I'm not an expert on this, still learning myself, but in my search for an intuitive grasp on op-amps I've found it very helpful to think about closed-loop gain as percentage of feedback.
Unity gain is 100% feedback. In other words, if the output is off by 10mV, the error signal fed back to the inverting input is 10mV; 100% of the error.
If the op-amp is set up with a gain of 10, say with a 10k and 1k resistor, then the feedback is only 10%. An error of 10mV will only apply 1mV to the inverting input.
I'm not sure how accurate it is, but I think of op-amps as being "twitchy", meaning for a small input it wants to produce a big output (like over-react in the twitchy characterization). Accordingly, they're more stable when you "water down" the feedback you give them. And the op amp is not likely to be happy if you want to feed it a big input and expect it to make a teensy adjustment in its output, even if that fulfills the "make its inputs equal rule" of an ideal op-amp.

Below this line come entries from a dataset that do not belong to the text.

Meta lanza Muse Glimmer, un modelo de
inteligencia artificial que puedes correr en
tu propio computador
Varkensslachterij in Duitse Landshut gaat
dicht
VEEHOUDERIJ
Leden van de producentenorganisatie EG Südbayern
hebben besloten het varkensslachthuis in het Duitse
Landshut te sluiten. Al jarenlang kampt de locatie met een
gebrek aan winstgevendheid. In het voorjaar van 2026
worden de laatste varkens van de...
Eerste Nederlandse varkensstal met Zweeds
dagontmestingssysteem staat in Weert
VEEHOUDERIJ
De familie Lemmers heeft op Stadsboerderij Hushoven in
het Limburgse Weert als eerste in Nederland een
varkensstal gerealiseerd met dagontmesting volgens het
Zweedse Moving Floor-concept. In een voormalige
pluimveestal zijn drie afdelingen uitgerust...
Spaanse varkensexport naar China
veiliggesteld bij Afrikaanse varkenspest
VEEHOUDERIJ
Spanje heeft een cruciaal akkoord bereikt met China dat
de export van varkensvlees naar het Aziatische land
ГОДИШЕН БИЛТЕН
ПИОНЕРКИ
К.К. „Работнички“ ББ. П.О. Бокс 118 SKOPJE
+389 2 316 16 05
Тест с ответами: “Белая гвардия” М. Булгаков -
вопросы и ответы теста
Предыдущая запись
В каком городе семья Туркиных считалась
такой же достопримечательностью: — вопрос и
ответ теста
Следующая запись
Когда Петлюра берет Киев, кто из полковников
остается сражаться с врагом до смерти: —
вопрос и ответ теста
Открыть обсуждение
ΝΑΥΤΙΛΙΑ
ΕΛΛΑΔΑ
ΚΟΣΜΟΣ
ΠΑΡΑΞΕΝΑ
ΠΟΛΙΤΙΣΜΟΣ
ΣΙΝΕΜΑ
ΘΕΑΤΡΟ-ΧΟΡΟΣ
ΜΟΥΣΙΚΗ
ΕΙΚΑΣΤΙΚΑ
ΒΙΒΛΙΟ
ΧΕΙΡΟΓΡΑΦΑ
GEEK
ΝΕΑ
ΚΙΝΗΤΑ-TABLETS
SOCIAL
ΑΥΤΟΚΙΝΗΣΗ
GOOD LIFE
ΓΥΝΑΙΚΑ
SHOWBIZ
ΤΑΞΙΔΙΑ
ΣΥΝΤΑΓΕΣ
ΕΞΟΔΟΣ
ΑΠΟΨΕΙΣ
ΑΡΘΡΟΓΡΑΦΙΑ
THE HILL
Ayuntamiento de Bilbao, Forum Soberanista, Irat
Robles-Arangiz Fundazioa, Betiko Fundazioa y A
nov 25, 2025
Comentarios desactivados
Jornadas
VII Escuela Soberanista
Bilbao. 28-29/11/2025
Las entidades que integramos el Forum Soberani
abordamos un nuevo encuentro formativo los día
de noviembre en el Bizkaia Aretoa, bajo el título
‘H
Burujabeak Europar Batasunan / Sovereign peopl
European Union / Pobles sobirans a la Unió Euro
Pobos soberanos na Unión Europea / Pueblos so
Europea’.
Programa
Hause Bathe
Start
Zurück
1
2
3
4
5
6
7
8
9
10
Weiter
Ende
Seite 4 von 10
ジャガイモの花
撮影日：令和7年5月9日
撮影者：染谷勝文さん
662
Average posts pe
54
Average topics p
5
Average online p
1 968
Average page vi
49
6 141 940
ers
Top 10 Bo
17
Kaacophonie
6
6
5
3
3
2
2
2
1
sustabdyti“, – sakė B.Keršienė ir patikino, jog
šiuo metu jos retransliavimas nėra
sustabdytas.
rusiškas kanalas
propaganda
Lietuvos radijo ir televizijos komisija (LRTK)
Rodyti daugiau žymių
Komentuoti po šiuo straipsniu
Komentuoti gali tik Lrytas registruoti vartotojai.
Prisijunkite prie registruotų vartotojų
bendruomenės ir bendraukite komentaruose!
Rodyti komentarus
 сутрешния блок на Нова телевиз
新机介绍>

Increasing closed-loop gain (reducing feedback percentage) does reduce the op-amp's bandwidth though, a decade for each order of magnitude of closed-loop gain, so a balance must be struck. For example, a 10MHz op-amp would be reduced to 1MHz at 10% feedback (closed-loop gain of 10).
As I understand it, all op-amps are inherently unstable. The only question is whether you let the manufacturer compensate it for you or whether you want to do that yourself. Unity-gain stable op-amps are compensated by the manufacturer. This makes them easy to deploy in a lot of circuits as the designer need add no compensation circuitry. However it does close off the possibility of choosing a compensation network (circuit) perhaps more suitable for the specific application. So it's a design choice.